Review: Booby – A Sketch Show
OWEN BRAY is impressed by this ambitious sketch show, which lives up to its high expectations.
Comprising three comedians with such excellent track records, the bizarrely-titled Booby provided an inevitable sense of intrigue. This made the show’s three-night run at the beginning of week eight all the more surprising.
What followed did not disappoint.
Booby is well-rounded and accessible, whilst delightfully ambitious. Sketches were varied in both content and style, with a rewarding combination of satire and physical comedy as well as those which took a darker, more surreal turn.
From basic props and sheets of paper, to the clever use of technology, a range of vehicles were utilised alongside the cast’s talents to provide hilarious sketches which often kept the audience guessing until the very end.
Alongside highly original pieces, the trio employed a number of surprisingly common devices.
Time travel and pausing/re-winding sketch elements are possibly the two most overused tropes in Cambridge sketch comedy, and their introduction at times provoked an inevitable sense of surprise.
This made the clever ways in which they were deployed and the humour within all the more impressive. Whether intentional or not, they made a mockery of weaker attempts which audiences have become so tired of seeing. The results were fantastic.

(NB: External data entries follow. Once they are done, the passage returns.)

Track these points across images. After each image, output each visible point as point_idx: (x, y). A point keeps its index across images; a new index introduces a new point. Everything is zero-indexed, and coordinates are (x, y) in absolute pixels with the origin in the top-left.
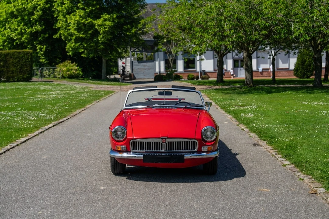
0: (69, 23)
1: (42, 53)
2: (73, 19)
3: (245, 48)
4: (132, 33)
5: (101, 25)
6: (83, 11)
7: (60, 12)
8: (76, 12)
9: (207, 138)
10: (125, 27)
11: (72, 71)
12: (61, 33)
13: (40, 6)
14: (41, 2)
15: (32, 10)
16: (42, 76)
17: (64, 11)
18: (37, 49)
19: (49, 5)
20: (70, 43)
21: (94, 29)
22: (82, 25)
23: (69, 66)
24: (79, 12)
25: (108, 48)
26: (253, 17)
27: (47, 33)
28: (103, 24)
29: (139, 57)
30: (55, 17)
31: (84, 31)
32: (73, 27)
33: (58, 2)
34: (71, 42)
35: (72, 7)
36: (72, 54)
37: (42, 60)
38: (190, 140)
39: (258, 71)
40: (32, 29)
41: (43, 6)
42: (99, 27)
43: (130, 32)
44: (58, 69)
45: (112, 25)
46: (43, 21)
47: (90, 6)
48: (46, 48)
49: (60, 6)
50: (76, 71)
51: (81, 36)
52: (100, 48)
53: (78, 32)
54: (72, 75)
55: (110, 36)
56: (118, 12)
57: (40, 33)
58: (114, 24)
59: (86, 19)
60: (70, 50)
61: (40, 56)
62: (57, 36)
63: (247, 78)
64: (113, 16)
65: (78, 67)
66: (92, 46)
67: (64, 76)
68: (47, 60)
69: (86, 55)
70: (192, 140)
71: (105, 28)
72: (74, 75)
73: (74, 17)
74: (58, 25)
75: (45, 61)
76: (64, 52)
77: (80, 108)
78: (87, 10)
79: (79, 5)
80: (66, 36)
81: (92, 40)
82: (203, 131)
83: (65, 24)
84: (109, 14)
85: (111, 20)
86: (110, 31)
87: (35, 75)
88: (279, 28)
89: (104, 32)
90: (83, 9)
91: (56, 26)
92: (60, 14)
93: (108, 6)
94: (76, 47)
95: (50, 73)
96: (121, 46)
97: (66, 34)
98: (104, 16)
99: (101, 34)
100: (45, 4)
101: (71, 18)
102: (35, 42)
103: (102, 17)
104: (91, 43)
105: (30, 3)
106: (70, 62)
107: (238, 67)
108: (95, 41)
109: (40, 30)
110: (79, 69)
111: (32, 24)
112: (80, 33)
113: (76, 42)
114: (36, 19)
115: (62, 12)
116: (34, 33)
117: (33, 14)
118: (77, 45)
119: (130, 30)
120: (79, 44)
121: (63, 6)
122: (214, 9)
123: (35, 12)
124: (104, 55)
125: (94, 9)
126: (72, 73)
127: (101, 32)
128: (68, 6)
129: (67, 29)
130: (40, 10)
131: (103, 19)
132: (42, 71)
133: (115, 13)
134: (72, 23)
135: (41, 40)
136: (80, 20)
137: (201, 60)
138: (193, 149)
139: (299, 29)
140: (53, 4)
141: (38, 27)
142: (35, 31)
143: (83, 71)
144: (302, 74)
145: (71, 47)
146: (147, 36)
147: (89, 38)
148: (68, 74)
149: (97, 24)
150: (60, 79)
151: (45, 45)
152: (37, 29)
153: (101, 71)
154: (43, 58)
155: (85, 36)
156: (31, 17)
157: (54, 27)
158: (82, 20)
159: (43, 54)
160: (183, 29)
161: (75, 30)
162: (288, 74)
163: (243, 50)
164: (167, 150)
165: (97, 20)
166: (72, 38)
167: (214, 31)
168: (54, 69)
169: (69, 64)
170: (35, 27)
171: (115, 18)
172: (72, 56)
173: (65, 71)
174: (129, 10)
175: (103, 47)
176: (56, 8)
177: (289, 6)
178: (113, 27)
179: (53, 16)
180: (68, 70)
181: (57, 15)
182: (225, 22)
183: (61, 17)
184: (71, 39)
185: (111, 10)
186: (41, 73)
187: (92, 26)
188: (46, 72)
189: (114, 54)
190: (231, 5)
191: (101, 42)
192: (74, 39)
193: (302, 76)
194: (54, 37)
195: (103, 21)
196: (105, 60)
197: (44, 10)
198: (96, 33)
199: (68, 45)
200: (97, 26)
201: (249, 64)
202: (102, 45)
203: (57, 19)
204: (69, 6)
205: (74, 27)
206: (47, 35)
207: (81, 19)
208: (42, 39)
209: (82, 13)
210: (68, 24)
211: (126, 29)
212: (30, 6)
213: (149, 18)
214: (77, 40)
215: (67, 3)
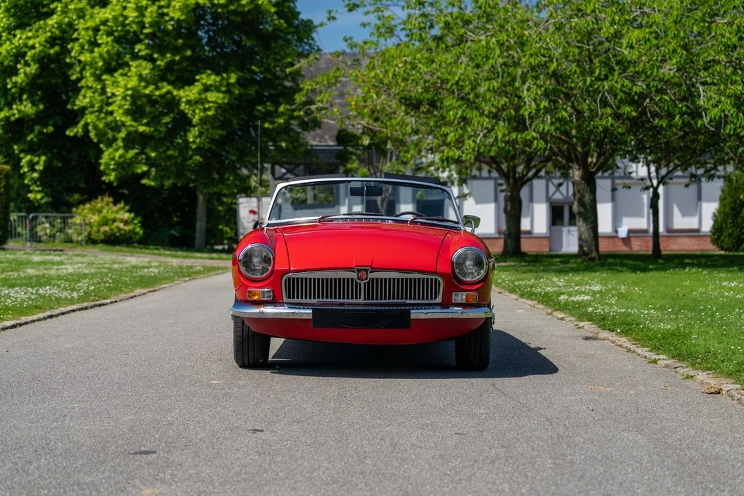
0: (109, 95)
1: (36, 175)
2: (122, 86)
3: (576, 157)
4: (276, 125)
5: (196, 102)
6: (150, 65)
7: (87, 67)
8: (129, 66)
9: (465, 275)
10: (259, 108)
11: (116, 224)
12: (89, 121)
13: (33, 51)
14: (37, 40)
15: (12, 61)
16: (35, 238)
17: (96, 63)
18: (22, 164)
19: (57, 48)
20: (110, 150)
21: (176, 111)
22: (144, 100)
23: (107, 212)
24: (137, 67)
25: (213, 164)
26: (597, 72)
27: (51, 123)
28: (201, 99)
29: (297, 199)
30: (73, 81)
31: (151, 116)
32: (120, 107)
33: (81, 41)
34: (114, 145)
35: (119, 54)
36: (117, 178)
37: (36, 196)
38: (425, 276)
39: (617, 237)
40: (10, 112)
41: (40, 52)
42: (191, 105)
43: (272, 123)
44: (78, 220)
45: (226, 101)
46: (39, 90)
47: (168, 52)
48: (45, 162)
49: (87, 50)
50: (125, 225)
51: (141, 129)
52: (190, 162)
53: (135, 120)
54: (114, 235)
55: (219, 132)
56: (241, 67)
57: (30, 123)
58: (230, 100)
59: (155, 84)
60: (111, 167)
61: (30, 183)
62: (78, 132)
63: (583, 237)
64: (229, 78)
65: (132, 215)
66: (170, 157)
67: (93, 237)
68: (47, 195)
69: (153, 180)
70: (430, 277)
71: (205, 110)
72: (121, 235)
73: (123, 80)
74: (81, 101)
75: (41, 199)
76: (94, 171)
77: (144, 287)
78: (159, 63)
79: (138, 47)
80: (100, 130)
81: (172, 142)
82: (454, 258)
83: (99, 98)
84: (218, 74)
85: (224, 89)
86: (218, 119)
87: (15, 237)
88: (666, 100)
89: (203, 121)
90: (150, 59)
91: (74, 104)
92: (87, 74)
93: (214, 53)
94: (126, 159)
95: (56, 229)
96: (247, 159)
97: (101, 125)
98: (202, 78)
99: (194, 126)
100: (48, 45)
101: (115, 83)
102: (15, 147)
103: (198, 81)
104: (168, 149)
105: (8, 43)
106: (111, 200)
107: (562, 224)
108: (179, 144)
109: (32, 114)
110: (133, 219)
111: (9, 98)
112: (140, 122)
113: (127, 147)
114: (21, 84)
115: (91, 68)
116: (13, 122)
118: (132, 153)
119: (271, 116)
120: (136, 151)
121: (96, 50)
122: (494, 50)
123: (19, 66)
124: (203, 181)
125: (177, 58)
126: (115, 230)
127: (195, 120)
128: (108, 52)
129: (104, 111)
130: (33, 60)
131: (201, 87)
132: (34, 223)
133: (233, 72)
134: (118, 96)
135: (34, 142)
136: (140, 88)
137: (463, 196)
138: (431, 298)
139: (720, 102)
140: (69, 46)
141: (25, 106)
142: (17, 116)
143: (144, 225)
144: (734, 241)
145: (113, 159)
146: (318, 139)
147: (162, 135)
148: (105, 233)
149: (184, 100)
150: (81, 245)
151: (44, 154)
152: (24, 112)
153: (193, 228)
154: (37, 189)
155: (152, 129)
156: (8, 81)
157: (69, 107)
158: (145, 87)
159: (39, 179)
160: (413, 105)
161: (127, 113)
162: (698, 245)
163: (572, 163)
164: (368, 299)
165: (186, 88)
166: (116, 135)
167: (495, 103)
168: (68, 218)
169: (107, 205)
170: (19, 107)
171: (234, 83)
172: (115, 184)
173: (96, 224)
174: (270, 64)
175: (201, 160)
176: (75, 58)
177: (692, 45)
178: (228, 107)
179: (66, 78)
180: (105, 222)
181: (79, 75)
182: (524, 83)
183: (89, 80)
184: (115, 139)
185: (222, 63)
186: (32, 230)
187: (171, 103)
188: (44, 228)
189: (228, 179)
190: (540, 39)
191: (194, 146)
192: (124, 140)
193: (733, 246)
194: (68, 133)
195: (200, 90)
196: (204, 194)
197: (42, 60)
198: (183, 123)
199: (106, 153)
200: (186, 104)
201: (589, 201)
202: (198, 154)
203: (80, 85)
204: (112, 52)
205: (125, 105)
206: (51, 129)
207: (143, 84)
208: (35, 140)
209: (146, 69)
210: (108, 98)
211: (262, 113)
212: (8, 52)
213: (325, 78)
214: (130, 141)
215: (107, 43)
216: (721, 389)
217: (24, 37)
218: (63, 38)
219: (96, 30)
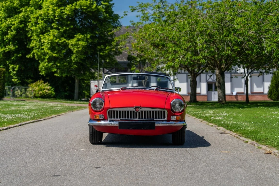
0: (42, 42)
1: (15, 72)
2: (47, 39)
3: (217, 65)
4: (105, 53)
5: (75, 45)
6: (57, 31)
7: (34, 32)
8: (50, 31)
9: (176, 109)
10: (98, 47)
11: (45, 91)
12: (35, 52)
13: (14, 26)
14: (15, 22)
15: (6, 30)
16: (14, 96)
17: (38, 30)
18: (10, 68)
19: (23, 25)
20: (43, 63)
21: (67, 48)
22: (55, 44)
23: (42, 86)
24: (52, 32)
25: (81, 68)
26: (225, 33)
27: (20, 53)
28: (77, 44)
29: (112, 81)
30: (29, 37)
31: (58, 50)
32: (46, 47)
33: (32, 22)
34: (44, 61)
35: (46, 27)
36: (45, 73)
37: (15, 80)
39: (233, 95)
40: (5, 49)
41: (17, 26)
42: (73, 46)
43: (103, 53)
44: (30, 89)
45: (86, 45)
46: (16, 40)
47: (64, 26)
48: (18, 67)
49: (34, 25)
50: (48, 91)
51: (54, 55)
52: (72, 67)
53: (52, 51)
54: (44, 95)
55: (83, 56)
56: (92, 32)
57: (13, 53)
59: (60, 38)
60: (43, 69)
61: (13, 75)
62: (31, 56)
63: (220, 95)
64: (87, 36)
65: (51, 87)
66: (65, 66)
67: (36, 95)
68: (19, 80)
69: (58, 74)
70: (162, 110)
71: (78, 48)
72: (47, 94)
73: (48, 37)
74: (32, 45)
75: (17, 81)
76: (36, 71)
77: (55, 114)
78: (61, 30)
79: (53, 25)
80: (39, 55)
81: (66, 60)
82: (172, 103)
83: (39, 44)
84: (83, 34)
85: (85, 40)
86: (83, 51)
87: (7, 95)
88: (251, 44)
89: (77, 52)
90: (57, 29)
91: (29, 46)
92: (34, 34)
93: (82, 27)
94: (48, 66)
95: (22, 92)
96: (94, 66)
97: (39, 54)
98: (77, 36)
99: (74, 54)
100: (20, 24)
101: (44, 38)
102: (7, 62)
103: (75, 37)
104: (64, 62)
105: (4, 23)
106: (43, 81)
107: (212, 90)
108: (68, 61)
109: (13, 50)
110: (51, 89)
111: (5, 43)
112: (54, 52)
113: (49, 62)
114: (9, 38)
115: (36, 32)
116: (6, 52)
117: (6, 34)
118: (51, 64)
119: (103, 50)
120: (52, 63)
121: (37, 25)
122: (186, 25)
123: (9, 32)
124: (77, 74)
125: (68, 29)
126: (45, 93)
127: (74, 52)
128: (42, 26)
129: (40, 48)
130: (14, 29)
131: (77, 39)
132: (14, 90)
133: (89, 34)
134: (46, 43)
136: (54, 40)
137: (174, 80)
138: (163, 118)
139: (271, 45)
140: (27, 24)
141: (11, 46)
142: (8, 50)
143: (55, 91)
144: (276, 97)
145: (44, 66)
146: (120, 59)
147: (62, 57)
148: (41, 94)
149: (70, 44)
150: (32, 98)
151: (18, 64)
152: (10, 48)
153: (74, 92)
154: (15, 77)
155: (58, 55)
156: (5, 37)
157: (27, 47)
158: (56, 39)
159: (16, 74)
160: (156, 46)
161: (49, 49)
162: (263, 98)
163: (216, 67)
164: (140, 118)
165: (71, 40)
166: (45, 57)
167: (187, 45)
168: (27, 88)
169: (42, 83)
170: (9, 47)
171: (89, 38)
172: (44, 76)
173: (37, 91)
174: (102, 31)
175: (76, 67)
176: (30, 28)
177: (260, 23)
178: (87, 47)
179: (26, 36)
180: (41, 90)
181: (31, 35)
182: (197, 38)
183: (35, 37)
184: (44, 59)
185: (84, 31)
186: (13, 93)
187: (65, 46)
188: (18, 92)
189: (87, 74)
190: (204, 21)
191: (74, 61)
192: (48, 59)
193: (276, 99)
194: (27, 56)
195: (76, 40)
196: (78, 79)
197: (18, 29)
198: (70, 53)
199: (41, 64)
200: (71, 46)
201: (222, 82)
202: (75, 64)
203: (31, 39)
205: (48, 46)
206: (20, 55)
207: (55, 38)
208: (15, 59)
209: (56, 33)
210: (42, 43)
211: (99, 49)
212: (4, 26)
213: (123, 36)
214: (50, 60)
215: (41, 23)
216: (272, 152)
217: (10, 21)
218: (25, 21)
219: (37, 18)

Oliver Taylor was excellent throughout, offering deft delivery and timing to an almost professional standard, whilst Adrian Gray was as engaging as ever in his diverse performances of a variety of odd and at times hilarious characters.
As is so often the case, Archie Henderson appeared to steal the show. His musical pieces, though at times predictable, lived up to the consistently high standards an anticipant ADC audience had come to expect.
The emergence of a shadowy figure holding a guitar and the pre-emptive laughter which ensued became somewhat tiring, whilst the pause-inducing, mid-sketch applause following one funny yet by no means hilarious musical number appeared odd. Yet to fault Henderson for this would be unfair.
Far from detracting from the quality of his fantastic individual performance it was a shame that other sketches, which were at times more nuanced and witty, received comparatively little enthusiasm. A larger, more diverse crowd may have been more appreciative.
Similarly, the chemistry between Gray and Henderson was clear to see and utilised very well, yet it was a shame not to see more of Taylor in a leading role.
A particular stand out sketch included David Beckham and his ghost writer; an audacious piece involving Gray and Taylor, showcasing fantastic comic acting and deadpan delivery. Inevitable hiccups were referenced and dealt with effortlessly, enhancing the inherent humour of the sketch to a highly satisfying degree.
The beauty of Booby lies in its impressive capacity to please an expectant audience and make the most of previous material, without appearing at all stale or self-congratulatory.
There’s an inevitable risk that audiences may tire of somewhat repetitive performances. Whilst the quality of content remains so high, however, this doesn’t appear likely.
It’s an incredibly fine line, but one which Gray, Henderson and Taylor manage to balance to great effect. When done correctly, as is the case with Booby, the results are outstanding.